» EXERCISE: Reproduce the records from their first line through the line that contains "Are the bars horizontal?", including both of those lines. Leave the pictures out.

» DATA SECTION:
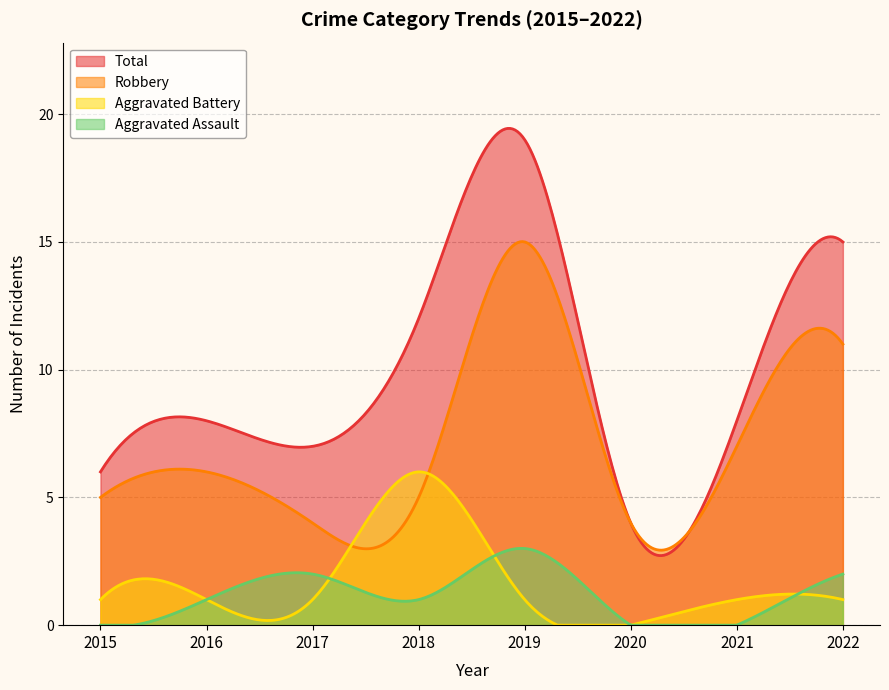

True or false: Robbery and Aggravated Assault cross at least once.

False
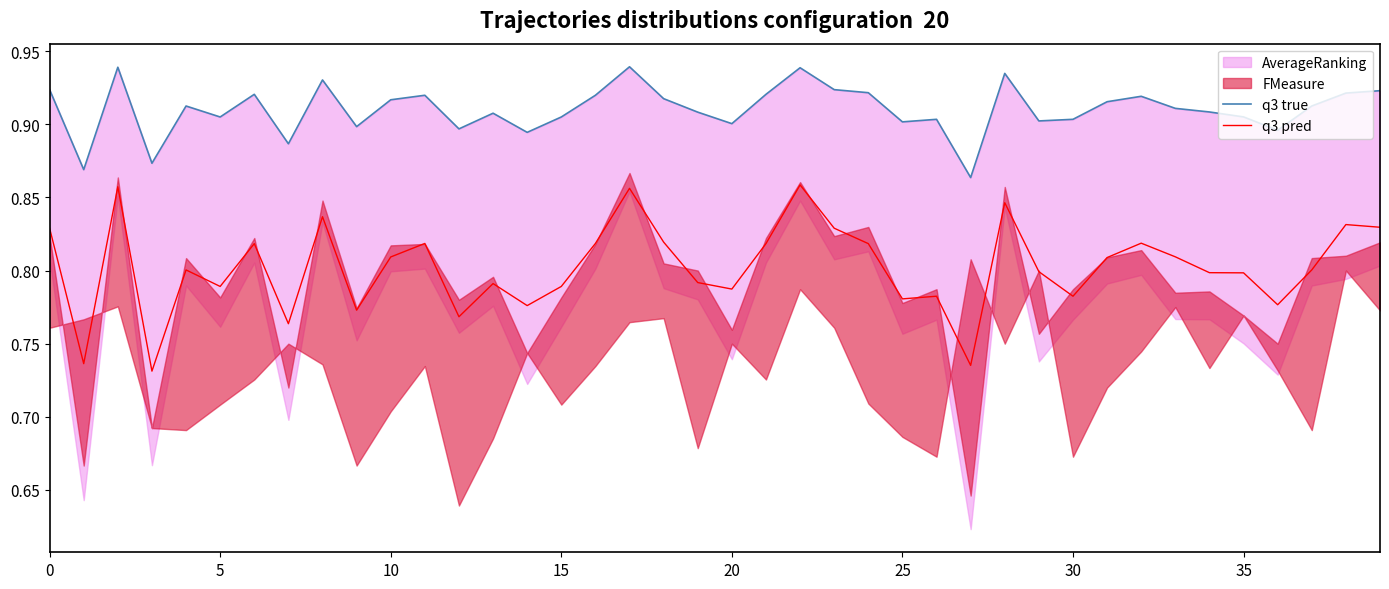

The q3 pred series shows 0.8 at 39. True or false?

True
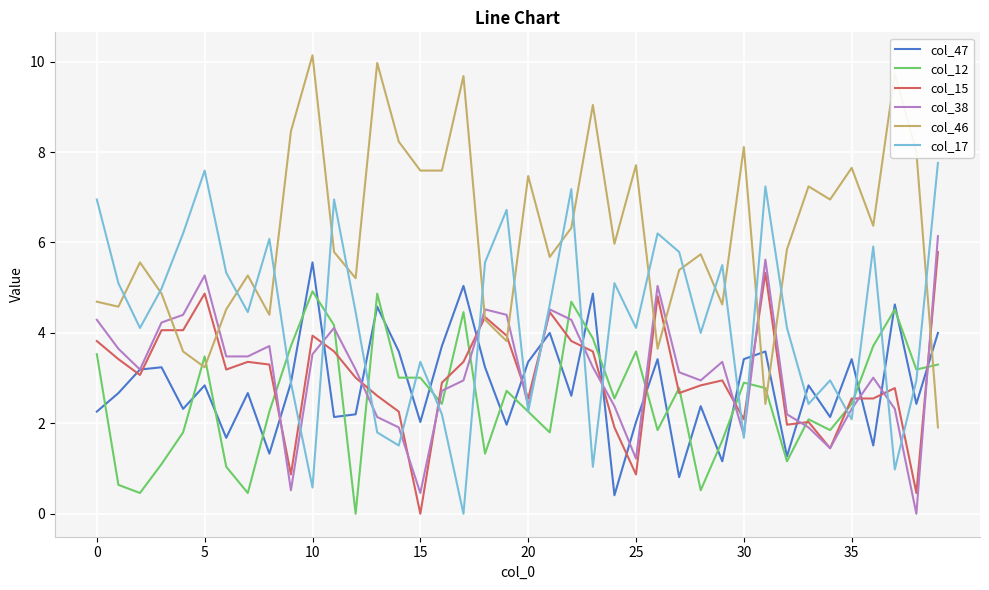

What is the maximum value for col_46?

10.1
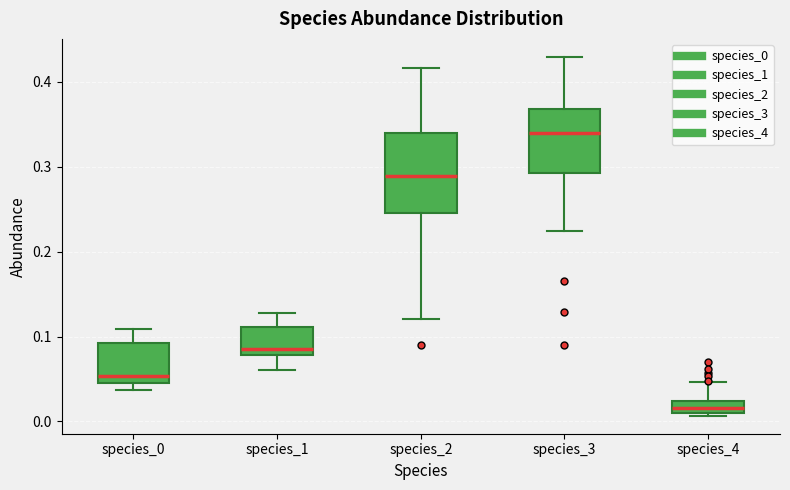

Which box has the lowest median line?

species_4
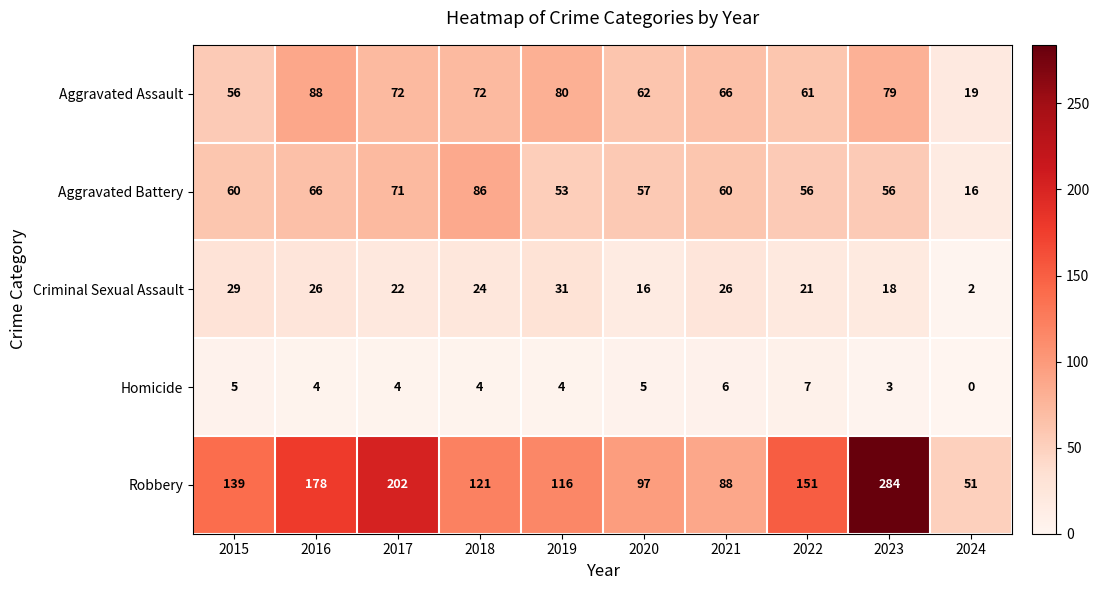

Which category has the lowest value across all series?

2024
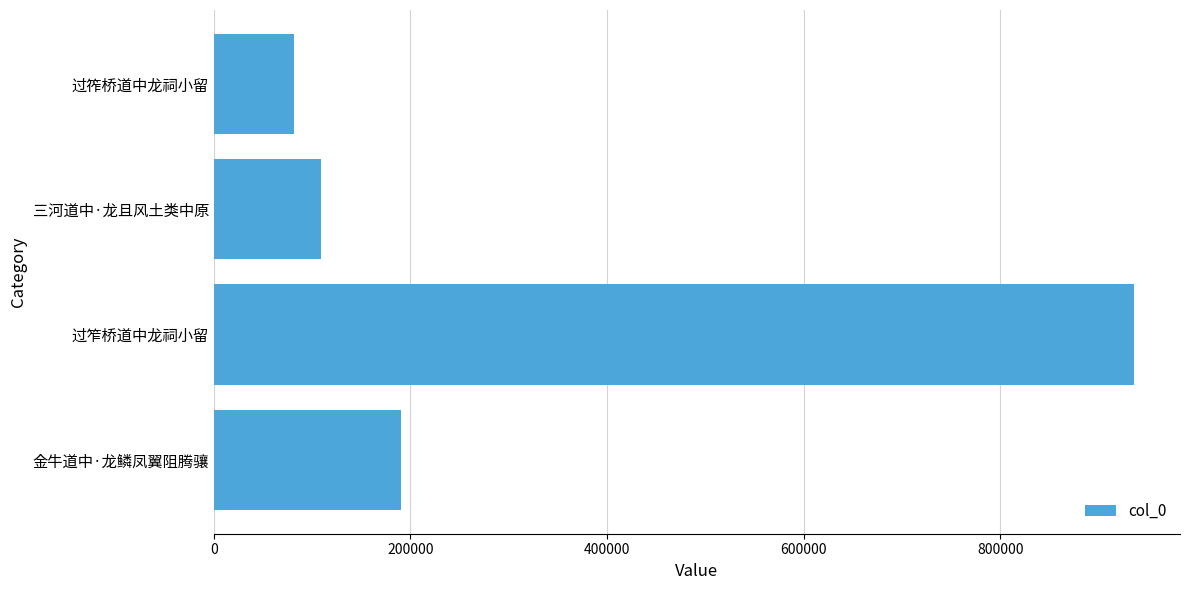

Are the bars horizontal?

Yes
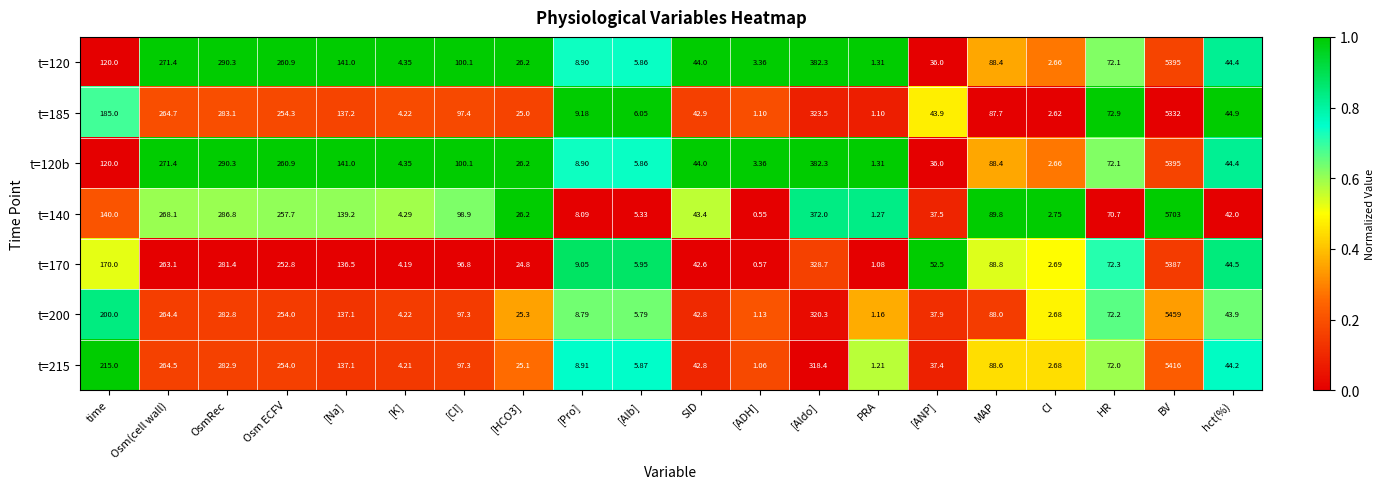

What is the difference between the highest and lowest values at [K]?

0.2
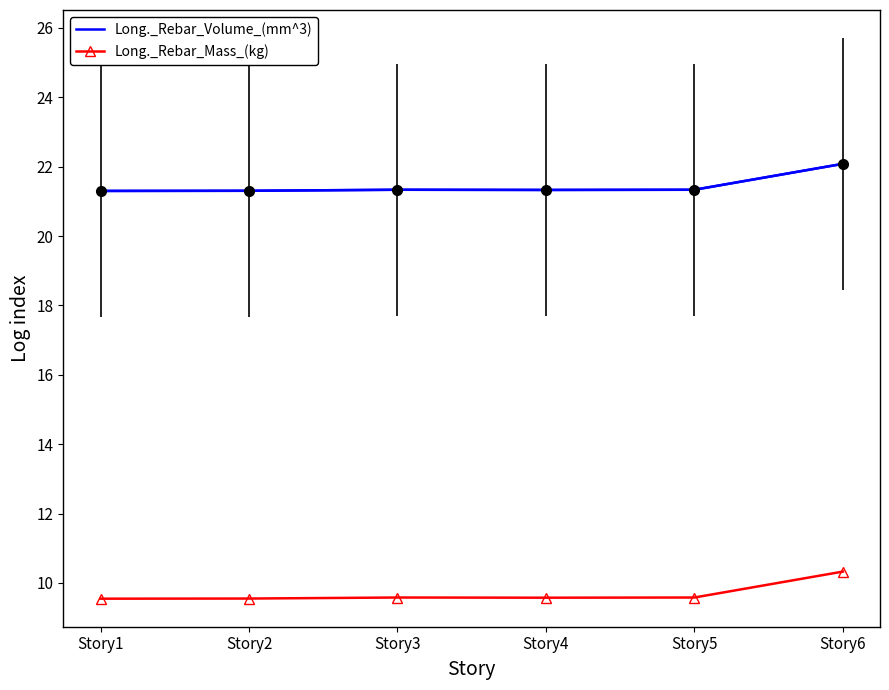

What is the difference between the highest and lowest values at Story3?

11.8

» WRITTEN RESPONSE:
True or false: Robbery and Aggravated Assault cross at least once.

False

The q3 pred series shows 0.8 at 39. True or false?

True

What is the maximum value for col_46?

10.1

Which box has the lowest median line?

species_4

Which category has the lowest value across all series?

2024

Are the bars horizontal?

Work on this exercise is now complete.